Lipid Metabolism (7 Steps)

  1. Mobilization: Breakdown of adipose tissue and intramuscular triglycerides.
  2. Circulation: Transport of free fatty acids from adipose tissue to muscle.
  3. Uptake and entry: Free fatty acids enter the muscle from the blood.
  4. Activation: Raising the energy level of fatty acids to prepare for breakdown.
  5. Translocation: Entry of fatty acids into the mitochondria.
  6. Beta oxidation: Production of acetyl coenzyme A from activated fatty acids + reducing equivalents (NADH and FADH).
  7. Mitochondrial oxidation: Krebs cycle and electron transport chain activity ATP production.
  • Most lipid oxidized in muscle during exercise is delivered by circulating blood.
  • Blood contains free fatty acids released from adipose tissue after mobilization of triglyceride stores by activation of hormone-sensitive lipase.
  • Blood also contains lipoproteins that deliver a smaller lipid quantity to muscle during exercise.
  • Ability to use fats as a fuel source depends on arterial blood flow and muscle blood flow.
  • Before oxidation or storage as triglyceride, fatty acids delivered by circulation must be activated.
  • Activation step: ATP molecule that joins with coenzyme A.
  • To enter mitochondrial matrix, activated fatty acid must combine with carnitine.
  • Carnitine acyltransferase I and II enzymes facilitate formation/dissociation of fatty acyl carnitine complex and release of activated fatty acid into the matrix.

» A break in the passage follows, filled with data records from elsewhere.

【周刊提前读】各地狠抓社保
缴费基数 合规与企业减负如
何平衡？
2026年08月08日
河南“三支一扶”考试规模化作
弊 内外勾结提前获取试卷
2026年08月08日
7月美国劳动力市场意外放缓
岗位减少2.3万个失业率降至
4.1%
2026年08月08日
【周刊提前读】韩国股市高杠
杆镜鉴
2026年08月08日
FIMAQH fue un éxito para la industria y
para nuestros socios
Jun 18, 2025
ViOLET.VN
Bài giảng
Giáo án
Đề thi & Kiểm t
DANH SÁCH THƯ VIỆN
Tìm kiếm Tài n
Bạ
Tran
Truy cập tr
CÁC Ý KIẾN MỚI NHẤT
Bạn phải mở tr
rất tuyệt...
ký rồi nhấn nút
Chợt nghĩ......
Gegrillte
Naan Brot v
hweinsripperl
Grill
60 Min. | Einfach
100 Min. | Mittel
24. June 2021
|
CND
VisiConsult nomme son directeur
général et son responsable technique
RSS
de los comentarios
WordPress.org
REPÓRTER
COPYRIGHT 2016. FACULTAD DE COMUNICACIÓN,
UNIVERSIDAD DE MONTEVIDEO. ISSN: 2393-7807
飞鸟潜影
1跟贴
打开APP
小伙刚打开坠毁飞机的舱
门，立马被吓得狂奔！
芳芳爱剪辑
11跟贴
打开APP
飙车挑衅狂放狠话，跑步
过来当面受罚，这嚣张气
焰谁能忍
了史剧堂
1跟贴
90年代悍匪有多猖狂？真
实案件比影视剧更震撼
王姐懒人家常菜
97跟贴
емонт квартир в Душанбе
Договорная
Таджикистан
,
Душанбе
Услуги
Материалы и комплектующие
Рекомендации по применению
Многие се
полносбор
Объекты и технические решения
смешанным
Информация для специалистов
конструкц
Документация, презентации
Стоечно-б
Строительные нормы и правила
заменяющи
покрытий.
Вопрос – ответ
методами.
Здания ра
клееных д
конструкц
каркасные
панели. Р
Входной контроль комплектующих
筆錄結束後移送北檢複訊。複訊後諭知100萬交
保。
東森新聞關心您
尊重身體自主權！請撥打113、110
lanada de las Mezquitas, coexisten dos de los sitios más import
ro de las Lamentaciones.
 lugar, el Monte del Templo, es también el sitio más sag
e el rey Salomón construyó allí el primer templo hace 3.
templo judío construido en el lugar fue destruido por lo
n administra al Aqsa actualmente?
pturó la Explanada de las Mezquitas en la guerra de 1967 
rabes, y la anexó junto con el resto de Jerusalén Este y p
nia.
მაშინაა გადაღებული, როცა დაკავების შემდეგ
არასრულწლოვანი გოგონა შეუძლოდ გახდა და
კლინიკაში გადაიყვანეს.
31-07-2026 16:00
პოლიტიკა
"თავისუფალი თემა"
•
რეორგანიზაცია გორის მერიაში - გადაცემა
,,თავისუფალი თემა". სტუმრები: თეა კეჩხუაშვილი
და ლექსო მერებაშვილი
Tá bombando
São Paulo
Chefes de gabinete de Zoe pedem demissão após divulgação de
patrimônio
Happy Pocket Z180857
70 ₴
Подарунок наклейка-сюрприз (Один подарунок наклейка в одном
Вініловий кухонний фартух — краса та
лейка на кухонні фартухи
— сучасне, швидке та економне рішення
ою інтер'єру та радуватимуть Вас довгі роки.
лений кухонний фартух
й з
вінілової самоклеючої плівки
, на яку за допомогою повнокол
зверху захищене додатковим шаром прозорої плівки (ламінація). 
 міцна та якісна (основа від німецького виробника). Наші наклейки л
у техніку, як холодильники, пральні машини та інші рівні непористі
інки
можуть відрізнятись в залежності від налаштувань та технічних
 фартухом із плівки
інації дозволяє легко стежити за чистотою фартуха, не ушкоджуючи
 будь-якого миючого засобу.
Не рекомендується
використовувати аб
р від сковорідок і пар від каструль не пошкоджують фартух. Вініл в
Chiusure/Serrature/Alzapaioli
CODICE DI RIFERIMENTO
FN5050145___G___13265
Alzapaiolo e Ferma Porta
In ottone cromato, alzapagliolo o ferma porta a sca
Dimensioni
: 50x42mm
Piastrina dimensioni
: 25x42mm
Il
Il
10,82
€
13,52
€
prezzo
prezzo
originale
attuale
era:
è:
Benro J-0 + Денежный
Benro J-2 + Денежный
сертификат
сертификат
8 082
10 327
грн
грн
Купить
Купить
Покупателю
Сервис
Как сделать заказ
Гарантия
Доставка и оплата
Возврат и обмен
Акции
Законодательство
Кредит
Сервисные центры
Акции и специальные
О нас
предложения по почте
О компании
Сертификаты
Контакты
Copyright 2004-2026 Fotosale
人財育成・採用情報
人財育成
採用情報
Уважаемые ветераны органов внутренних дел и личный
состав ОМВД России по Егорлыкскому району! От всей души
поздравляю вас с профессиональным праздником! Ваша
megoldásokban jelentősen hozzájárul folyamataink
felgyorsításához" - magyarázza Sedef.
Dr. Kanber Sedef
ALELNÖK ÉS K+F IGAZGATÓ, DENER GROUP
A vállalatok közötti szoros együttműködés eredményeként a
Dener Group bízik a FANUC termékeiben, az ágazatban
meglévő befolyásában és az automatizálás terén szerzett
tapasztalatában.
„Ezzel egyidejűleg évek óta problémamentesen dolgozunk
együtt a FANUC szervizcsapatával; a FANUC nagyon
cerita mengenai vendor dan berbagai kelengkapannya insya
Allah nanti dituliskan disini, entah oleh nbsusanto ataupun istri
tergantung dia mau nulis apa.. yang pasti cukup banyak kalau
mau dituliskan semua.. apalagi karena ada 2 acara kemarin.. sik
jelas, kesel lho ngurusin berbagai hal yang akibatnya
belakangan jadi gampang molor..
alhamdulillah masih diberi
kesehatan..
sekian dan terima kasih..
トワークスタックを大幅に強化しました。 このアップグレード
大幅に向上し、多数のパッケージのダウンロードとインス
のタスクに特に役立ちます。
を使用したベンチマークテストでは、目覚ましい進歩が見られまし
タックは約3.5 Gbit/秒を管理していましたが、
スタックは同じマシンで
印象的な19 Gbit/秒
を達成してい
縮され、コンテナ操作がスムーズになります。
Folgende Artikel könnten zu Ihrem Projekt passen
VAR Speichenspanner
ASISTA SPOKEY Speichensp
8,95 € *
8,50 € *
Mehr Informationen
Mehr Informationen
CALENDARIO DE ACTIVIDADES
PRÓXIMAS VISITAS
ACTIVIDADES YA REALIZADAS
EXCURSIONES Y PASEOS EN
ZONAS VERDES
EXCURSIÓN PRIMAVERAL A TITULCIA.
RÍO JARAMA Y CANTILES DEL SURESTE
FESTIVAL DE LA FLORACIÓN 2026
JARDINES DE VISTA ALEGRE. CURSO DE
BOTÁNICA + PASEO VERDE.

Carbohydrate vs. Fat Storage

  • Carbohydrate:
    • Muscle glycogen: 0.4 kg
    • Liver: 100 g
    • Blood plasma: very small amount
  • Fat:
    • Adipose tissue = ~10 kg

Protein Metabolism

  • Protein (amino acids) is also used in oxidative metabolism to produce ATP.
  • Amino acids enter the TCA/Krebs cycle at various stages:
    • Alanine, cysteine, glycine, serine, and theanine convert to pyruvate, acetyl coenzyme A, and then enter the Krebs cycle.
    • Isoleucine, leucine, and tryptophan goes through acetyl coenzyme A step and then enter to TCA cycle.

Glucose-Alanine Cycle

  • Proposed by Cahill.

  • Complements the Cori cycle and lactate shuttle.

  • Transports carbon atoms from skeletal muscle to liver for gluconeogenesis.

  • Branched-chain amino acids (mainly leucine) provide nitrogen for amino acid formation in muscle.

  • Carbon source for alanine formation is glycolytic.

  • Muscle:

    • Glycogenolysis.
    • Glycolysis pyruvate.
    • Amino acids.
    • Byproduct of alanine enters into circulation.

  • Liver:

    • Gluconeogenesis.
    • Plasma protein.
    • Byproduct of NH3NH_3, then urea.

  • Urea is excreted via the kidneys.

  • Muscle amino acids provide both nitrogen and carbon precursors to alanine in situations such as starvation and prolonged exercise

  • Amino acid usage in oxidative metabolism is more pronounced in starvation conditions. The body goes to protein reserves for extreme situations.

  • Preference for glycogen.

  • Fat reserves can degrade into free fatty acids to be used.

  • Protein metabolism is the last resort in extreme situations (such as starvation or prolonged exercise).